**PROBLEM TO SOLVE**
Please write out every entry below exactly, leaving out any pictures.

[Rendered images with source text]
————————

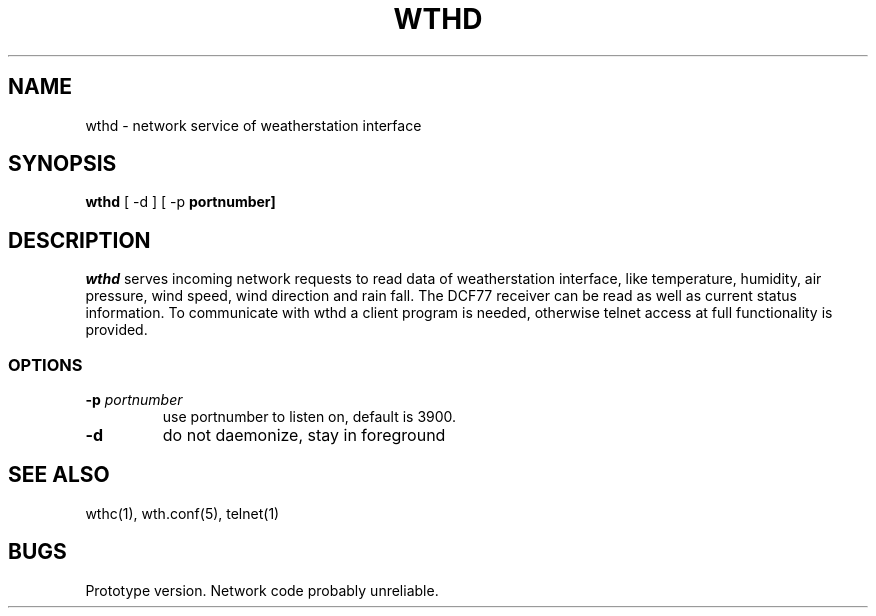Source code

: .TH WTHD 1 "24 July 2001"
.SH NAME
wthd \- network service of weatherstation interface
.SH SYNOPSIS
\fBwthd\fP [ -d ] [ -p \fBportnumber]
.SH DESCRIPTION
\fIwthd\fP serves incoming network requests to read data of weatherstation 
interface, like temperature, humidity, air pressure, wind speed, 
wind direction and rain fall. 
The DCF77 receiver can be read as well as current status information.
To communicate with wthd a client program is needed, otherwise telnet access
at full functionality is provided.
.SS OPTIONS
.TP
\fB-p \fIportnumber\fP
use portnumber to listen on, default is 3900.
.TP
\fB-d\fP
do not daemonize, stay in foreground
.SH "SEE ALSO"
wthc(1), wth.conf(5), telnet(1)
.SH BUGS
Prototype version. Network code probably unreliable.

————————

**PROBLEM SOLUTION**
Source code

: .TH WTHD 1 "24 July 2001"
.SH NAME
wthd \- network service of weatherstation interface
.SH SYNOPSIS
\fBwthd\fP [ -d ] [ -p \fBportnumber]
.SH DESCRIPTION
\fIwthd\fP serves incoming network requests to read data of weatherstation 
interface, like temperature, humidity, air pressure, wind speed, 
wind direction and rain fall. 
The DCF77 receiver can be read as well as current status information.
To communicate with wthd a client program is needed, otherwise telnet access
at full functionality is provided.
.SS OPTIONS
.TP
\fB-p \fIportnumber\fP
use portnumber to listen on, default is 3900.
.TP
\fB-d\fP
do not daemonize, stay in foreground
.SH "SEE ALSO"
wthc(1), wth.conf(5), telnet(1)
.SH BUGS
Prototype version. Network code probably unreliable.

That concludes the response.